Large language models (LLMs) achieve impressive accuracy on standard Text-to-SQL benchmarks such as Spider and BIRD, yet enterprise databases, with hundreds of tables and complex foreign key graphs, remain a practical bottleneck. We hypothesize that a single, measurable property drives most of this gap: the join-hop depth (h) of the query, defined as the number of foreign key edges that must be traversed to gather all required columns.
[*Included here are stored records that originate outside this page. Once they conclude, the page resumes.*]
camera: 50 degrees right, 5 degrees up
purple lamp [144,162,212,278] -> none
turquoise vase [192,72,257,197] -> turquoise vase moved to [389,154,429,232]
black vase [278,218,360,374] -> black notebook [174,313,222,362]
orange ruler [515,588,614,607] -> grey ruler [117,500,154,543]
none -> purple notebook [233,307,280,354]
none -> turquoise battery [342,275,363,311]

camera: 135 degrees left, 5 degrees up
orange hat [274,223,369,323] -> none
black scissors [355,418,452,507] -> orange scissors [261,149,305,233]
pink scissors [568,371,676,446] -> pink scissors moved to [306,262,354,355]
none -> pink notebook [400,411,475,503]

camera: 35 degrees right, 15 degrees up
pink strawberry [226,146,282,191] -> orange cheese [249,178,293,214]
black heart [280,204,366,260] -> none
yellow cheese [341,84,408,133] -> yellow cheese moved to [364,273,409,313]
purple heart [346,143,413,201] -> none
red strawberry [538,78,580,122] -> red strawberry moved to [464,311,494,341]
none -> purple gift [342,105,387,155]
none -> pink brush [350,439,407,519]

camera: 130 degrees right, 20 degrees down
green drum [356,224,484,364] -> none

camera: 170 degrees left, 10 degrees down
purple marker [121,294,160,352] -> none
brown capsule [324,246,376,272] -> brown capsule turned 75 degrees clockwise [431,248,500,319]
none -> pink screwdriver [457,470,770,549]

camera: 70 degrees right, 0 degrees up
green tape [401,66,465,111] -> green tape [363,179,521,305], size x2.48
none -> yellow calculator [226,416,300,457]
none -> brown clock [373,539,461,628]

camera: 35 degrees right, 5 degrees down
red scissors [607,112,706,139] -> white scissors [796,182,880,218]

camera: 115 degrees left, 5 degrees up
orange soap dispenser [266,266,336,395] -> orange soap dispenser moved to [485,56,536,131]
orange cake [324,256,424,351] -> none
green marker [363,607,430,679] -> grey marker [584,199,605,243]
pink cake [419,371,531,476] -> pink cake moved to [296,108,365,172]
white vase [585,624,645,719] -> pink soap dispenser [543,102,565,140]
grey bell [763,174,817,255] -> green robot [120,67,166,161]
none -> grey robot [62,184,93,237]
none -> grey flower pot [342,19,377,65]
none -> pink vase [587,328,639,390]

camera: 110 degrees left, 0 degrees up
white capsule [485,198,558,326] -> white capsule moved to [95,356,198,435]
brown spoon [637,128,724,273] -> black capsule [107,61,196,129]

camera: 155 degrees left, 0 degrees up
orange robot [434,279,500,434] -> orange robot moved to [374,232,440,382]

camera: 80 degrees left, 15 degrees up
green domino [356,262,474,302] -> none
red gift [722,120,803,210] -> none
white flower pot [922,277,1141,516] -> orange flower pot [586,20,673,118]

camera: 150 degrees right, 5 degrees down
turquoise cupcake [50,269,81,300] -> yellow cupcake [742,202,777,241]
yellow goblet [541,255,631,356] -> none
We introduce the Join-Hop Depth (JHD) benchmark, 410 human-annotated questions stratified by h ∈ {1, …, 6} over 12 enterprise-scale schemas. Experiments on five frontier LLMs confirm a sharp accuracy cliff: all models exceed 80% at h = 1 but fall below 40% at h = 4 and below 25% at h = 6, the typical depth of real enterprise analytics queries. To address this, we propose SchemaScope, a decomposition framework that partitions deep queries into a sequence of sub-queries with h ≤ 2, executes them independently, and merges the results. SchemaScope raises execution accuracy from 46.8% to 67.3% on JHD (GPT-4o, h ≥ 3) and improves execution accuracy by +9.3 percentage points on the BIRD development set. Error analysis shows that decomposition eliminates wrong join path errors, the dominant failure mode at high h, and shifts the residual error budget toward condition and aggregation mistakes that are amenable to existing post-processing methods.